TEXTE FOURNI ▸
----------
Plusieurs leviers face aux inondations
Ces potentiels constituent en effet l’ensemble des leviers que la Wallonie et les communes pourraient utiliser afin de minimiser les conséquences de précipitations extrêmes à l’avenir. «Par exemple, si on estime qu’il y a un potentiel dans la réactivation des tourbières par la suppression d’épicéas, c’est la Région wallonne qui devra négocier avec les propriétaires des zones concernées», précise l’urbaniste. Une certitude, confirmée par le diagnostic: le bassin versant de la Vesdre ne dispose pas de ressources assez fortes pour miser sur une solution unique. Ainsi, se contenter de construire des barrages ne serait pas suffisant, pas plus que se limiter à réactiver les tourbières ou à revoir les seules pratiques agricoles et forestières. «Il y a plein de petits leviers diffus et simultanés», résume Joël Privot. La résilience future de la vallée de la Vesdre passera donc par l’addition de plusieurs stratégies.
« Si une commune est confrontée à des inondations après avoir fait fi des recommandations, elle s’expose à des poursuites au civil. »
Logiquement, la réflexion intègre le bâti futur et existant. Où (re)construire, compte tenu des risques d’inondations? «L’urbanisation de fond de vallée s’est développée dès 1800 environ, puis elle a gagné les plateaux dans les années 1950 et 1960, retrace-t-il. Il est évident que l’on ne va pas pouvoir évacuer toute la population vivant dans les fonds de vallée. Cela n’aurait pas de sens: où mettrait-on ces dizaines de milliers de personnes? Les déplacer vers les plateaux reviendrait à accroître l’artificialisation et les ruissellements d’eau. Mais par endroits, il faudra sans doute préconiser des interventions sur le bâti.»
----------
CONTENU DES DONNÉES ▸
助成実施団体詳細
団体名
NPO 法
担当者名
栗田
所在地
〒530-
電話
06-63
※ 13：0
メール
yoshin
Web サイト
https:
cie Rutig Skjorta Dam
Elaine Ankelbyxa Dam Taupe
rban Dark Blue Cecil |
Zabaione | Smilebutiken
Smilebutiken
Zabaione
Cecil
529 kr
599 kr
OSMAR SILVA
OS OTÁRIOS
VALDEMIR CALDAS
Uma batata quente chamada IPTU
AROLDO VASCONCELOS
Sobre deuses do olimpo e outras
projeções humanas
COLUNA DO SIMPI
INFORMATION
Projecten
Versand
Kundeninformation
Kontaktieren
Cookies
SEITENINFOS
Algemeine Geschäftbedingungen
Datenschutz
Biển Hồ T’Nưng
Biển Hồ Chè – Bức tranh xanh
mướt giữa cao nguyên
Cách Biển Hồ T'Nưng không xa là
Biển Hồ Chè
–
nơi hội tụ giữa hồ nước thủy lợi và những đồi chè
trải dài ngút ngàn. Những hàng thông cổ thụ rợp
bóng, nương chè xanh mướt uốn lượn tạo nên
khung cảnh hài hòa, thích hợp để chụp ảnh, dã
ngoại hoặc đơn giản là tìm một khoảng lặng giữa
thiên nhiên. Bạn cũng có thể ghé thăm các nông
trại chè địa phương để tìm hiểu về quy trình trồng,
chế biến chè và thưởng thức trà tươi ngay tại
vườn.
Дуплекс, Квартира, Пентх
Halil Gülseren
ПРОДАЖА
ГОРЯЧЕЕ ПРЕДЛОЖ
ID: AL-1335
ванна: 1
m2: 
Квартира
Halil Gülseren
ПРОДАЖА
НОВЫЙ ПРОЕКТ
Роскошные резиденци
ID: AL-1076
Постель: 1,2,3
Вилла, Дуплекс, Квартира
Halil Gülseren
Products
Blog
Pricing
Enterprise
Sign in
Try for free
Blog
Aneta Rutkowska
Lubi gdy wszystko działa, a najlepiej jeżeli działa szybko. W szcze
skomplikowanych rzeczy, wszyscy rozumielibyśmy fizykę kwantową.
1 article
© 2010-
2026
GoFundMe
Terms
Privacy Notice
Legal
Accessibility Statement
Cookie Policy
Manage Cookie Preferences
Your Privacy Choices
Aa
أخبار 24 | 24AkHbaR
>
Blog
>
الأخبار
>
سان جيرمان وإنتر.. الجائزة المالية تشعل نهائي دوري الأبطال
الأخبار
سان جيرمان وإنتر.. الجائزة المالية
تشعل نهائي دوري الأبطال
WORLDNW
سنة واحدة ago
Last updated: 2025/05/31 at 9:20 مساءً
----------
EXERCICE A ▸
D'après le texte sur les inondations de la Vesdre, vers quelle époque l'urbanisation de fond de vallée s'est-elle développée ?
EXERCICE B ▸
Prolongez le texte sur les inondations de la Vesdre à la suite de sa dernière phrase.

RÉPONSE A ▸
Dès 1800 environ.

RÉPONSE B ▸
La délicate mission visant à identifier les bâtiments précis à raser, notamment en vue d’aménager des zones d’expansion des cours d’eau, n’incombe pas à l’équipe du plan stratégique, mais plutôt au programme de (re)développement de quartiers durables. Celui-ci doit identifier les pistes de solution à l’échelle de onze quartiers dans les neuf communes les plus sinistrées de Wallonie. Comme ces deux projets menés en parallèle n’ont pas de valeur légale, rien ne contraint les communes à s’y conformer. «En revanche, notre plan stratégique a plus qu’une valeur morale, souligne Joël Privot. Cela veut dire que si une commune est confrontée à des inondations après avoir fait fi des recommandations, elle s’expose à des poursuites au civil, pour ne pas avoir agi en faisant preuve de bon sens. Avec le plan stratégique et le programme des quartiers durables, plus personne ne pourra dire: “Je ne savais pas.”.»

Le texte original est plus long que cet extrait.